Page-level text extractions
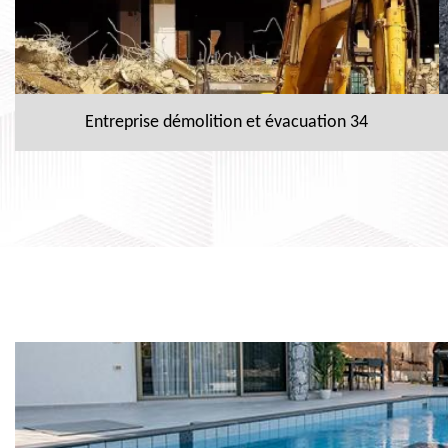
Entreprise démolition et évacuation 34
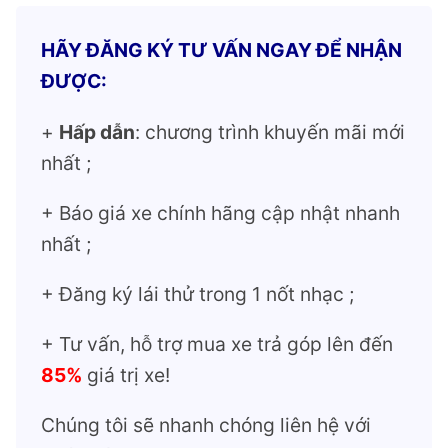
HÃY ĐĂNG KÝ TƯ VẤN NGAY ĐỂ NHẬN
ĐƯỢC:
+
Hấp dẫn
: chương trình khuyến mãi mới
nhất ;
+ Báo giá xe chính hãng cập nhật nhanh
nhất ;
+ Đăng ký lái thử trong 1 nốt nhạc ;
+ Tư vấn, hỗ trợ mua xe trả góp lên đến
85%
giá trị xe!
Chúng tôi sẽ nhanh chóng liên hệ với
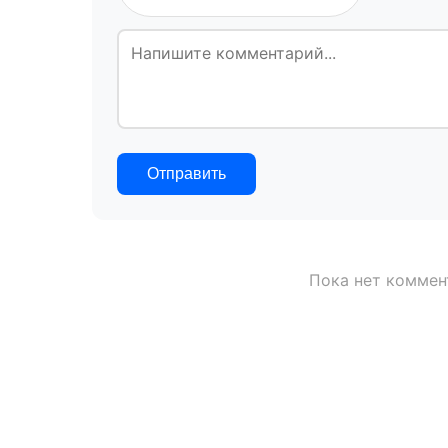
Отправить
Пока нет коммен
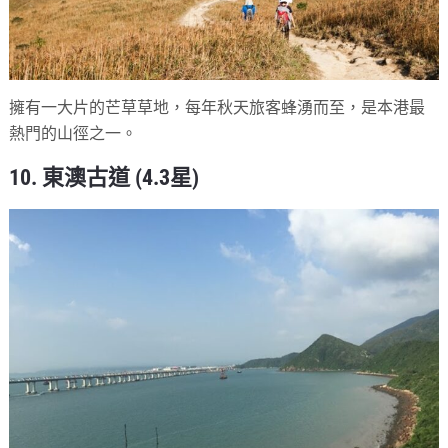
擁有一大片的芒草草地，每年秋天旅客蜂湧而至，是本港最
熱門的山徑之一。
10. 東澳古道 (4.3星)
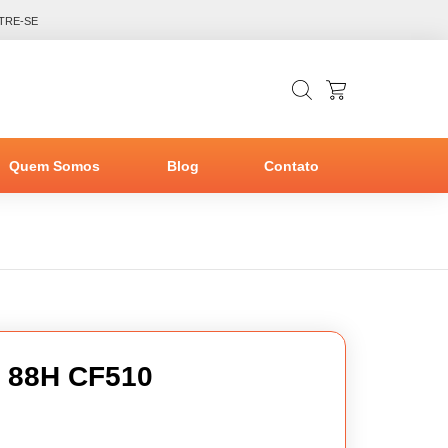
TRE-SE
Quem Somos
Blog
Contato
 88H CF510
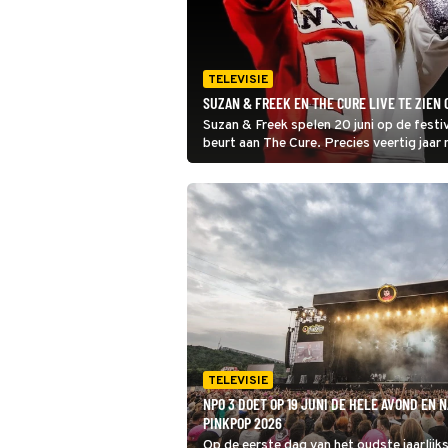
TELEVISIE
SUZAN & FREEK EN THE CURE LIVE TE ZIEN 
Suzan & Freek spelen 20 juni op de festi
beurt aan The Cure. Precies veertig jaar
newwaveband rond zanger Robert Smith 
TELEVISIE
NPO 3 DOET OP 19 JUNI DE HELE AVOND EN 
PINKPOP 2026
Op de eerste dag van het oudste jaarlijk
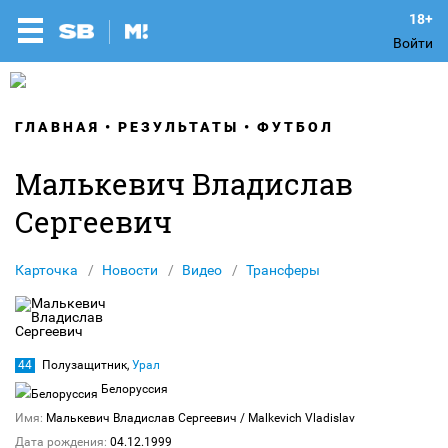
Войти
ГЛАВНАЯ
РЕЗУЛЬТАТЫ
ФУТБОЛ
Малькевич Владислав
Сергеевич
Карточка
Новости
Видео
Трансферы
44
Полузащитник,
Урал
Белоруссия
Имя:
Малькевич Владислав Сергеевич
/ Malkevich Vladislav
Дата рождения:
04.12.1999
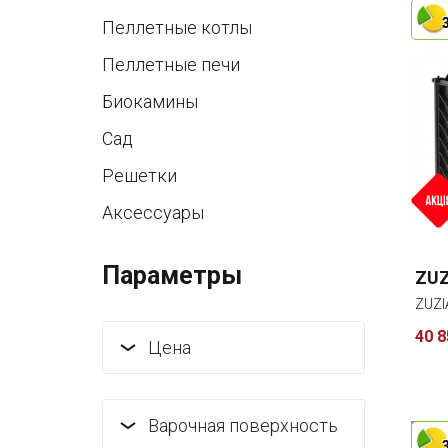
Пеллетные котлы
Пеллетные печи
Биокамины
Сад
Решетки
Аксессуары
Параметры
ZUZ
ZUZI
40 8
Цена
Варочная поверхность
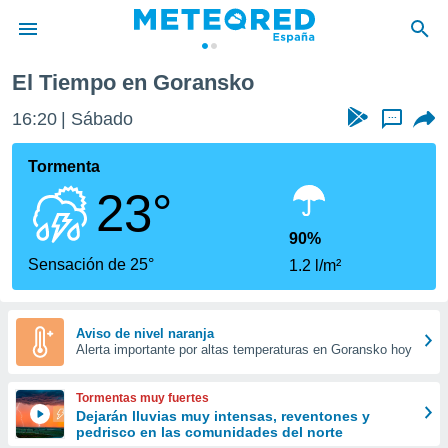
El Tiempo en Goransko
privacidad
16:20
Sábado
...
o de
tiempo.com)
borado por
Tormenta
es para
23°
ue la
 que se
e calidad.
90%
eder a este
Sensación de 25°
1.2 l/m²
ediante las
opciones:
ookies y
Aviso de nivel naranja
Alerta importante por altas temperaturas en Goransko hoy
e forma
d digital
Tormentas muy fuertes
ada, basada
Dejarán lluvias muy intensas, reventones y
pedrisco en las comunidades del norte
mación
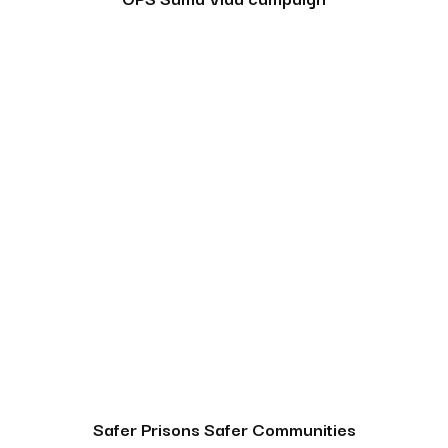
Safer Prisons Safer Communities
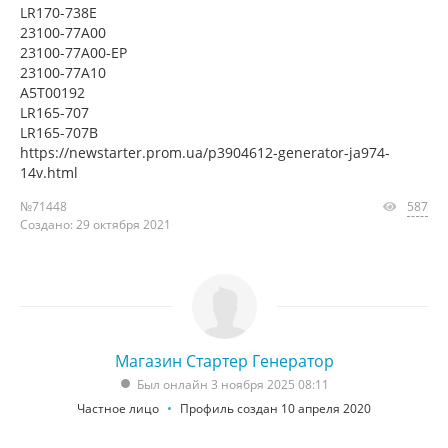
LR170-738E
23100-77A00
23100-77A00-EP
23100-77A10
A5T00192
LR165-707
LR165-707B
https://newstarter.prom.ua/p3904612-generator-ja974-
14v.html
№71448
587
Создано: 29 октября 2021
Магазин Стартер Генератор
Был онлайн 3 ноября 2025 08:11
Частное лицо
Профиль создан 10 апреля 2020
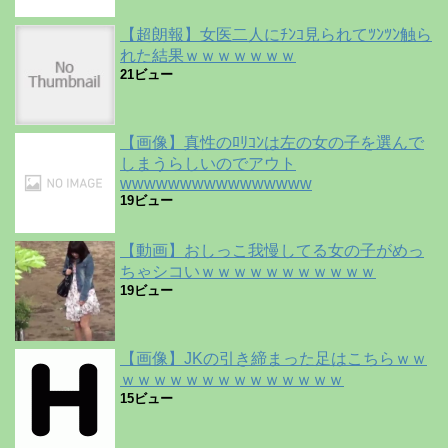
【超朗報】女医二人にﾁﾝｺ見られてﾂﾝﾂﾝ触ら
れた結果ｗｗｗｗｗｗｗ
21ビュー
【画像】真性のﾛﾘｺﾝは左の女の子を選んで
しまうらしいのでアウト
wwwwwwwwwwwwwwww
19ビュー
【動画】おしっこ我慢してる女の子がめっ
ちゃシコいｗｗｗｗｗｗｗｗｗｗｗ
19ビュー
【画像】JKの引き締まった足はこちらｗｗ
ｗｗｗｗｗｗｗｗｗｗｗｗｗｗ
15ビュー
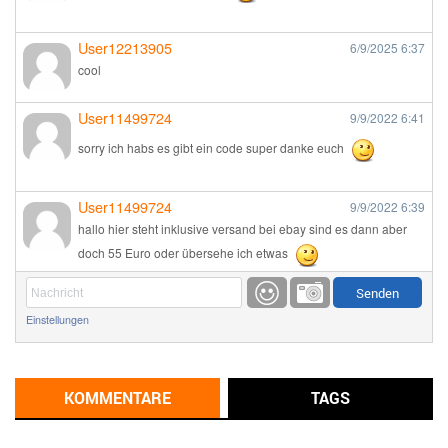
User12213905
6/9/2025
6:37
cool
User11499724
9/9/2022
6:41
sorry ich habs es gibt ein code super danke euch
User11499724
9/9/2022
6:39
hallo hier steht inklusive versand bei ebay sind es dann aber
doch 55 Euro oder übersehe ich etwas
Günni
9/1/2022
6:17
Einstellungen
Ich glaube du hast den Sinn eines Schnäppchenblogs noch
immer nicht verstanden?
Günni
KOMMENTARE
TAGS
9/1/2022
6:16
Dann schau mal bitte auf das Datum
Die meisten Deals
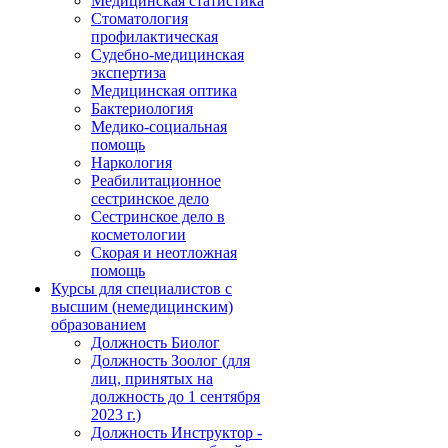
Медицинская статистика
Стоматология
профилактическая
Судебно-медицинская
экспертиза
Медицинская оптика
Бактериология
Медико-социальная
помощь
Наркология
Реабилитационное
сестринское дело
Сестринское дело в
косметологии
Скорая и неотложная
помощь
Курсы для специалистов с
высшим (немедицинским)
образованием
Должность Биолог
Должность Зоолог (для
лиц, принятых на
должность до 1 сентября
2023 г.)
Должность Инструктор -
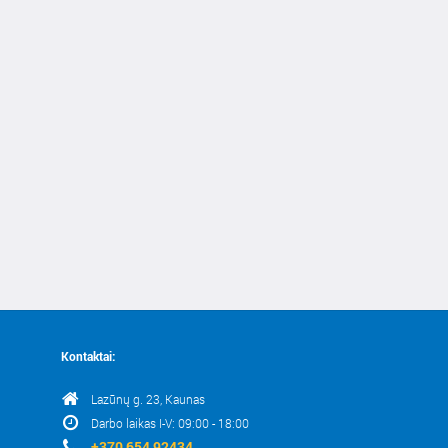
Kontaktai:
Lazūnų g. 23, Kaunas
Darbo laikas I-V: 09:00 - 18:00
+370 654 92434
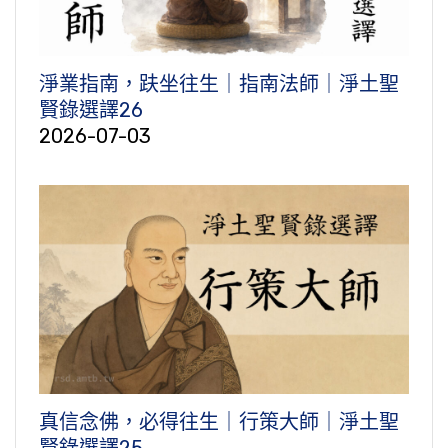
淨業指南，趺坐往生｜指南法師｜淨土聖
賢錄選譯26
2026-07-03
真信念佛，必得往生｜行策大師｜淨土聖
賢錄選譯25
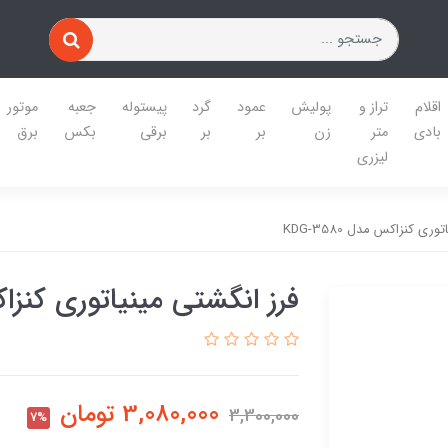
اقلام
تراز و
پولیش
عمود
گرد
پیستوله
جعبه
موتور
بادی
متر
زن
بر
بر
برقی
بکس
برق
لیزری
ری کنزاکس مدل KDG-3580
فرز انگشتی مینیاتوری کنزاکس مد
3,080,000
تومان
3,300,000
7%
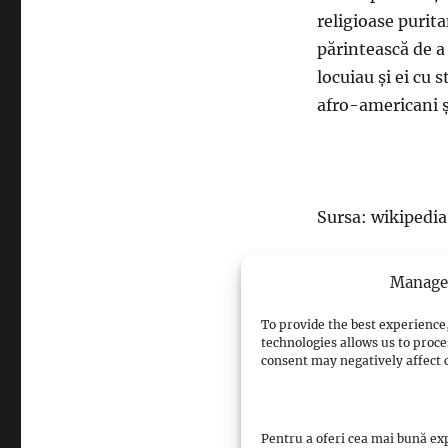
religioase purit
părintească de a l
locuiau și ei cu s
afro-americani și
Sursa: wikipedia
Licență: https:
Manage 
To provide the best experience,
Textul a fost tra
technologies allows us to proce
consent may negatively affect c
Views: 4
Pentru a oferi cea mai bună exp
Facebook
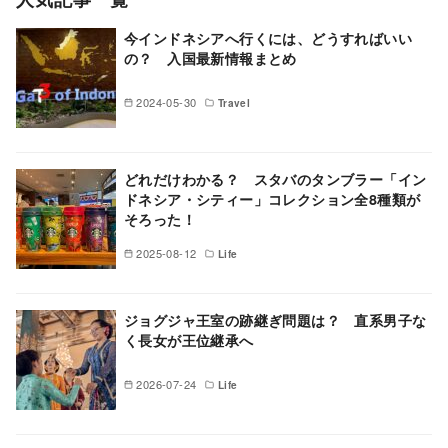
今インドネシアへ行くには、どうすればいい
の？ 入国最新情報まとめ
2024-05-30
Travel
どれだけわかる？ スタバのタンブラー「イン
ドネシア・シティー」コレクション全8種類が
そろった！
2025-08-12
Life
ジョグジャ王室の跡継ぎ問題は？ 直系男子な
く長女が王位継承へ
2026-07-24
Life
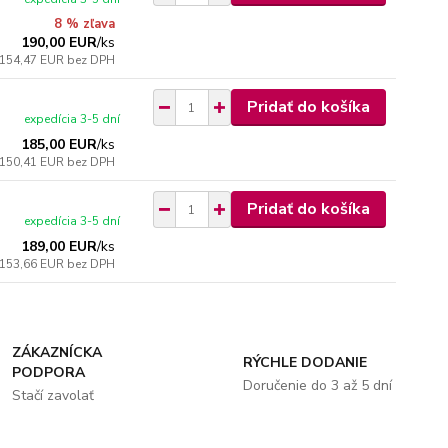
8 % zľava
190,00 EUR
/
ks
154,47 EUR
bez DPH
Pridať do košíka
expedícia 3-5 dní
185,00 EUR
/
ks
150,41 EUR
bez DPH
Pridať do košíka
expedícia 3-5 dní
189,00 EUR
/
ks
153,66 EUR
bez DPH
ZÁKAZNÍCKA
RÝCHLE DODANIE
PODPORA
Doručenie do 3 až 5 dní
Stačí zavolať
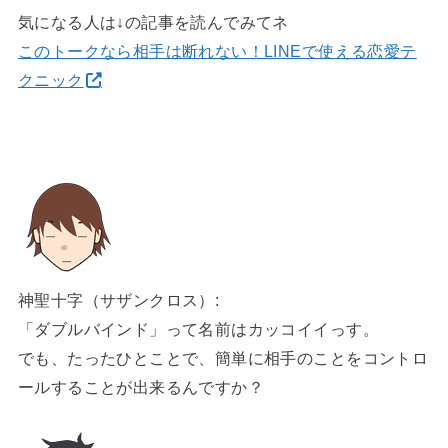
気になる人は↓の記事を読んでみてネ
このトークなら相手は断れない！LINEで使える恋愛テ
クニック
神聖十字（サザンクロス）:
「ダブルバインド」って名前はカッコイイっす。
でも、たったひとことで、簡単に相手のことをコントロ
ールすることが出来るんですか？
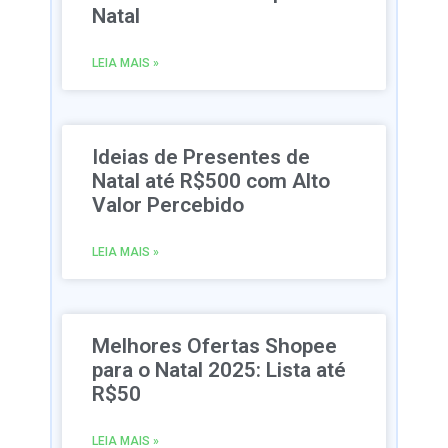
Natal
LEIA MAIS »
Ideias de Presentes de
Natal até R$500 com Alto
Valor Percebido
LEIA MAIS »
Melhores Ofertas Shopee
para o Natal 2025: Lista até
R$50
LEIA MAIS »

#### Job item
All that is needed is an exact copy of the lines from the top of the entries through the line containing "Suzan & Freek spelen 20 juni op de festi", pictures left out.

#### Solution to the problem
Entreprise démolition et évacuation 34
HÃY ĐĂNG KÝ TƯ VẤN NGAY ĐỂ NHẬN
ĐƯỢC:
+
Hấp dẫn
: chương trình khuyến mãi mới
nhất ;
+ Báo giá xe chính hãng cập nhật nhanh
nhất ;
+ Đăng ký lái thử trong 1 nốt nhạc ;
+ Tư vấn, hỗ trợ mua xe trả góp lên đến
85%
giá trị xe!
Chúng tôi sẽ nhanh chóng liên hệ với
Отправить
Пока нет коммен
擁有一大片的芒草草地，每年秋天旅客蜂湧而至，是本港最
熱門的山徑之一。
10. 東澳古道 (4.3星)
TRE-SE
Quem Somos
Blog
Contato
 88H CF510
TELEVISIE
SUZAN & FREEK EN THE CURE LIVE TE ZIEN 
Suzan & Freek spelen 20 juni op de festi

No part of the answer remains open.